▸ SELECTED TEXT
In response, Democrats have been applauding the move and calling for more entrepreneurs to place politics above business. Rep. Maxine Waters (D–Calif.) said in a Saturday speech that more people should publicly shun Trump-administration officials, in light of their recent policies regarding immigrant children.

"For these members of his cabinet who remain and try to defend him they're not going to be able to go to a restaurant, they're not going to be able to stop at a gas station, they're not going to be able to shop at a department store," Waters said. "The people are going to turn on them, they're going to protest, they're going to absolutely harass them until they decide that they're going to tell the president, 'No, I can't hang with you, this is wrong, this is unconscionable, and we can't keep doing this to children.'"

Meanwhile, the Trumpian right has been using the news to fuel their us-against-the-world posturing while old-school conservatives—and centrists of all stripes—wax on about civility.

"Those who are insisting that we are in a special moment justifying incivility should think for a moment how many Americans might find their own special moment," opined the Washington Post editorial board. "How hard is it to imagine, for example, people who strongly believe that abortion is murder deciding that judges or other officials who protect abortion rights should not be able to live peaceably with their families? Down that road lies a world in which only the most zealous sign up for public service."

Even the president has weighed in (with typically mature aplomb):

And of course the surface similarity between this debate and the Masterpiece Cakeshop case have drawn all sorts of heated heckling and strained comparisons. Many are pointing out that just a few weeks ago, Democrats and progressives were firmly against businesses being able to deny service to certain customers. Liberals fire back that Trump staffers aren't a protected class in the way racial and sexual minorities are. The whole business has led to some twisted rationalizations and position shifts on both sides, as Trump fans suddenly discover a dislike for business-owner discretion and progressives pretend like there's no connection between the right of association in this case versus those involving gay wedding cakes.

▸ INPUT DATA
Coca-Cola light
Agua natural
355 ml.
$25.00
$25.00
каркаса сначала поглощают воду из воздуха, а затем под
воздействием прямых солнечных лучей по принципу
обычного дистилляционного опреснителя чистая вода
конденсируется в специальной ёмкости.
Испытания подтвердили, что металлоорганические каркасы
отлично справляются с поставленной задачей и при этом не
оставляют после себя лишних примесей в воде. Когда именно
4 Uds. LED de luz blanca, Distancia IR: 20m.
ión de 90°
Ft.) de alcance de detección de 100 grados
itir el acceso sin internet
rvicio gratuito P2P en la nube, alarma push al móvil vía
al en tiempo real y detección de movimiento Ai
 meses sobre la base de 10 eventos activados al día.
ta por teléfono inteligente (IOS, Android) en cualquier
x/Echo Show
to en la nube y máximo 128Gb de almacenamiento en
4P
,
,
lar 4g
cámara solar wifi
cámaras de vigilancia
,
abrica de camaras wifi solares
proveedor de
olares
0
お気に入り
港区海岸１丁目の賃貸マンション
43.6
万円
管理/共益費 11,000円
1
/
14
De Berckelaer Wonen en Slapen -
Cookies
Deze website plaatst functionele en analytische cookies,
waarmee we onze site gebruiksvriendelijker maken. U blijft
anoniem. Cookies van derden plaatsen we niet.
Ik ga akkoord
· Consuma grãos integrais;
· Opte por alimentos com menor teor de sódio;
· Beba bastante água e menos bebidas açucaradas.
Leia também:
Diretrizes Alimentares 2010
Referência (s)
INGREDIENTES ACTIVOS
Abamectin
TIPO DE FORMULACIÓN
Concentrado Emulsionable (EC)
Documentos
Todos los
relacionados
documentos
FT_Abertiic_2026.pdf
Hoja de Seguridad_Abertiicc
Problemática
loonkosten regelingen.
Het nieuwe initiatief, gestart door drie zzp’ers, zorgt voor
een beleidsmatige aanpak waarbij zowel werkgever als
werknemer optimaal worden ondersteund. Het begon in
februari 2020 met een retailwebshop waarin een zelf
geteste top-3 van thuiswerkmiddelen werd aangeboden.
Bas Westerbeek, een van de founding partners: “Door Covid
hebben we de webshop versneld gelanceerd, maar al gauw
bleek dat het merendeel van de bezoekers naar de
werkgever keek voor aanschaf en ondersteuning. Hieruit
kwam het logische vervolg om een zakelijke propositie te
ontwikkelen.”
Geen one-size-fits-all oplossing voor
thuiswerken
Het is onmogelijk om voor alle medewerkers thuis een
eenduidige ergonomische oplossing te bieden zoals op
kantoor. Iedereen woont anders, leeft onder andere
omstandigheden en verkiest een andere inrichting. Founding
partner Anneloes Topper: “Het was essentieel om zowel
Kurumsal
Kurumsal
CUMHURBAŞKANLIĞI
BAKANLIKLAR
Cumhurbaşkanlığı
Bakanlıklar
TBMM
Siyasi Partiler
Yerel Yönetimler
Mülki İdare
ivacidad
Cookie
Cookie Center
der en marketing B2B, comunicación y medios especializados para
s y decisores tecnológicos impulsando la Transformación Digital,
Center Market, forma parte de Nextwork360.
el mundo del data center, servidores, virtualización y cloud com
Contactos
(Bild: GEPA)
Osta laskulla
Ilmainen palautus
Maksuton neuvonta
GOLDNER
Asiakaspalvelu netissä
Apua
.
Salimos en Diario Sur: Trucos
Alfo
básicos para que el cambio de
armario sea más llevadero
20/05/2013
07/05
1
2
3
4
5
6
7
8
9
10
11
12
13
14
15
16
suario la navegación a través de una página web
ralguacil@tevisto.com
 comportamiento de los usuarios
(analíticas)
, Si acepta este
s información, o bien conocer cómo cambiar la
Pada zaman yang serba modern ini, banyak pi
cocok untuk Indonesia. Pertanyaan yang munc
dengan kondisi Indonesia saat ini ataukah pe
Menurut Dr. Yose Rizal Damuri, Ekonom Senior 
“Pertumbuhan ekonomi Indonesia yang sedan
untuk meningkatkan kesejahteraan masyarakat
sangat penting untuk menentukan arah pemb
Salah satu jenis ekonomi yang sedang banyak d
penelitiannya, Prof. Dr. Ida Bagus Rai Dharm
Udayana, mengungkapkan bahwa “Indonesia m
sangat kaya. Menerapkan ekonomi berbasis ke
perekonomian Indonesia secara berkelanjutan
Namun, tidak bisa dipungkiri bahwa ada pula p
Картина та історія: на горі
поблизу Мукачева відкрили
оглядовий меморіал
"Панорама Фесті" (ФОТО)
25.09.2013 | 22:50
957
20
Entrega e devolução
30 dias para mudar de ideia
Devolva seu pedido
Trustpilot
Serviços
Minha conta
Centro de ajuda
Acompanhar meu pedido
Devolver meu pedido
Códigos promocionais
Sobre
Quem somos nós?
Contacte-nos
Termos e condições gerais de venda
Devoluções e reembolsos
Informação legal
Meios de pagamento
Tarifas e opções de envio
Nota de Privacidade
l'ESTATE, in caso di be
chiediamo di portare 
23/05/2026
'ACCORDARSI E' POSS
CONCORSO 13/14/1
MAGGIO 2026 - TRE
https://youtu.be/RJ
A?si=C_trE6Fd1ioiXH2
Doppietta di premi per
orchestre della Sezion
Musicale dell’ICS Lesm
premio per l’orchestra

▸ EXERCISE DETAILS
Reproduce the stretch of the passage on shunning Trump administration officials from "And of course" through "gay wedding cakes.".

▸ YOUR RESPONSE
And of course the surface similarity between this debate and the Masterpiece Cakeshop case have drawn all sorts of heated heckling and strained comparisons. Many are pointing out that just a few weeks ago, Democrats and progressives were firmly against businesses being able to deny service to certain customers. Liberals fire back that Trump staffers aren't a protected class in the way racial and sexual minorities are. The whole business has led to some twisted rationalizations and position shifts on both sides, as Trump fans suddenly discover a dislike for business-owner discretion and progressives pretend like there's no connection between the right of association in this case versus those involving gay wedding cakes.